• _Exercise_:
An exact copy of the entries is needed, with every picture left out.

(Electronics engineering source data)

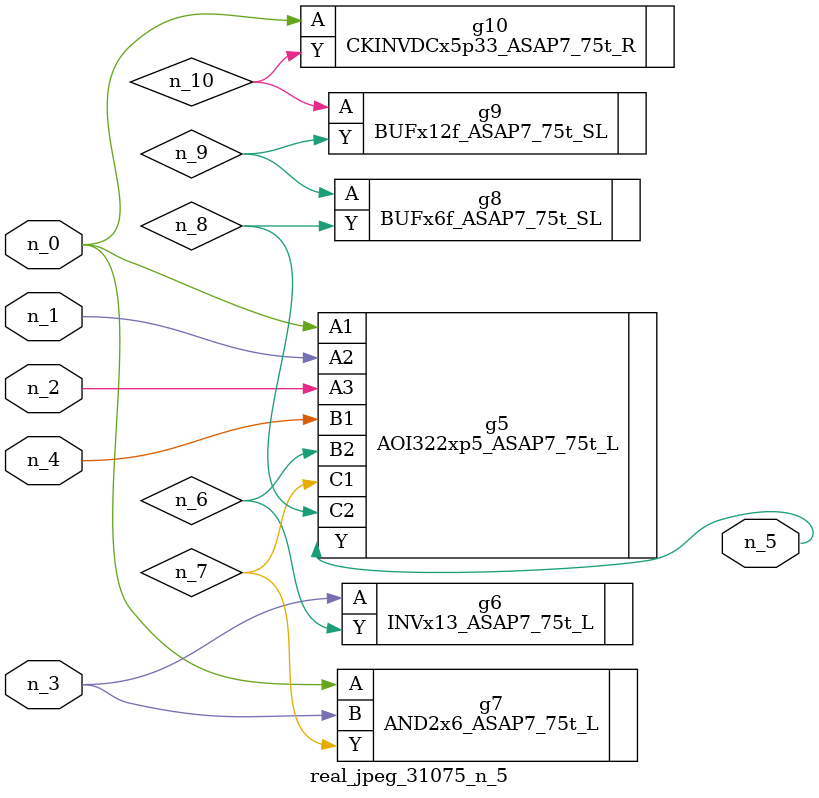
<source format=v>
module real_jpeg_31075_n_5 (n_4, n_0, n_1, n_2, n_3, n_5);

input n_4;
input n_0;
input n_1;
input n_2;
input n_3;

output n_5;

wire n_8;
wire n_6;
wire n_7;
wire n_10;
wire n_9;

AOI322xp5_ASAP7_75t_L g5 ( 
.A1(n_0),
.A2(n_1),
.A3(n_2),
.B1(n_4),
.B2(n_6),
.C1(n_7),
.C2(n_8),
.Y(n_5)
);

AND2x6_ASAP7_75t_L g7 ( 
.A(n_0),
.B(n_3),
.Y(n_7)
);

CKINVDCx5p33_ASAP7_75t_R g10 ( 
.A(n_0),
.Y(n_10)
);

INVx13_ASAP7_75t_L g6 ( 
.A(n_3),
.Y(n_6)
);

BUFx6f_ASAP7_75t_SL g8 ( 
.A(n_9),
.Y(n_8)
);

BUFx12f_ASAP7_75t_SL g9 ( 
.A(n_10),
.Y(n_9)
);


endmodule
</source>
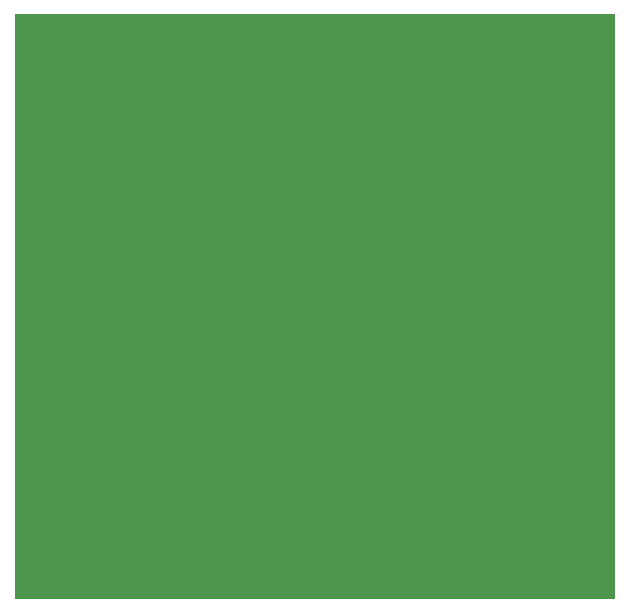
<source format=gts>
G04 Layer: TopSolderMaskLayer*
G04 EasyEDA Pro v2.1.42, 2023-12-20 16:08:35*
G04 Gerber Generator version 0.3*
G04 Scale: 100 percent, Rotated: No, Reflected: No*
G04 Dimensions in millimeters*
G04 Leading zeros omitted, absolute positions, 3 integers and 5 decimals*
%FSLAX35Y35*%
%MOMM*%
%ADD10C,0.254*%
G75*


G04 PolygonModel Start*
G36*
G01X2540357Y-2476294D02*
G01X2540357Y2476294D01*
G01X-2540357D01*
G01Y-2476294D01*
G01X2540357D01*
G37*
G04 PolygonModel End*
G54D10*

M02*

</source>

• _Task solution_:
<source format=v>
module real_jpeg_31075_n_5 (n_4, n_0, n_1, n_2, n_3, n_5);

input n_4;
input n_0;
input n_1;
input n_2;
input n_3;

output n_5;

wire n_8;
wire n_6;
wire n_7;
wire n_10;
wire n_9;

AOI322xp5_ASAP7_75t_L g5 ( 
.A1(n_0),
.A2(n_1),
.A3(n_2),
.B1(n_4),
.B2(n_6),
.C1(n_7),
.C2(n_8),
.Y(n_5)
);

AND2x6_ASAP7_75t_L g7 ( 
.A(n_0),
.B(n_3),
.Y(n_7)
);

CKINVDCx5p33_ASAP7_75t_R g10 ( 
.A(n_0),
.Y(n_10)
);

INVx13_ASAP7_75t_L g6 ( 
.A(n_3),
.Y(n_6)
);

BUFx6f_ASAP7_75t_SL g8 ( 
.A(n_9),
.Y(n_8)
);

BUFx12f_ASAP7_75t_SL g9 ( 
.A(n_10),
.Y(n_9)
);


endmodule
</source>
<source format=gts>
G04 Layer: TopSolderMaskLayer*
G04 EasyEDA Pro v2.1.42, 2023-12-20 16:08:35*
G04 Gerber Generator version 0.3*
G04 Scale: 100 percent, Rotated: No, Reflected: No*
G04 Dimensions in millimeters*
G04 Leading zeros omitted, absolute positions, 3 integers and 5 decimals*
%FSLAX35Y35*%
%MOMM*%
%ADD10C,0.254*%
G75*


G04 PolygonModel Start*
G36*
G01X2540357Y-2476294D02*
G01X2540357Y2476294D01*
G01X-2540357D01*
G01Y-2476294D01*
G01X2540357D01*
G37*
G04 PolygonModel End*
G54D10*

M02*

</source>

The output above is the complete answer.